Bank of America said today it will take a fourth-quarter pretax write-down of approximately $3 billion due to the depreciation of mortgage-related securities. The financial mogul will also spend around $600 million on troubled structured investment vehicles, as well as $300 million on the damage from a mediocre investment.

What's more, according to Dow Jones Newswires, the bank's CEO Joseph Price said the market for syndicating loans made to finance leveraged buyouts remains 'fragile.' The aforementioned market will be tried soon, when large banks will be bringing larger deals to the market. The CEO continued on, stating that conditions in the CDO market could worsen and that BAC won't restore its share buybacks (cut after acquiring LaSalle Bank Corp in early October) before the summer of 2008.

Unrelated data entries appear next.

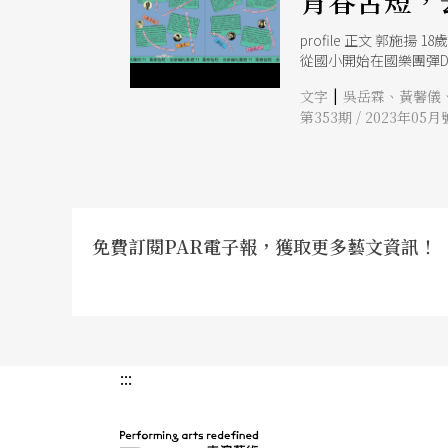
青春苦短，
profile 正文 郭施揚 18歲，國立中正大學電機工程學系一年級 2019年加入新竹市立建功高級中學熱音社 會參加熱音社，原因聽起來有點好笑，因為我
從國小開始在國樂團彈Do
來，我在熱音社其實沒
|
文字
吳岳霖、黃馨儀
曲子真的太難彈，練習時也
第353期 / 2023年05月
免費訂閱PAR電子報，獲取更多藝文資訊！
:::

In comparison to other equities in the financial sector, Bank of America and Merrill Lynch (MER) hold the worst possible Zacks rankings of 5, as Citigroup (C) comes in with a 4, and J.P. Morgan Chase (JPM) is docked at 3. Though the subprime mortgage crisis has hit the aforementioned securities hard, analysts polled by Zacks give Bank of America the best ratings of the group, with 6 strong buy rankings, 1 buy ranking, 8 hold rankings and no sell or strong sell rankings.

Technically speaking, since its 10-day and 20-day moving averages made a bearish cross on October 19, BAC has steadily declined to hit a new annual low of $42.02 on November 8. Currently, Bank of America is up 4.12%, docked at $45.80.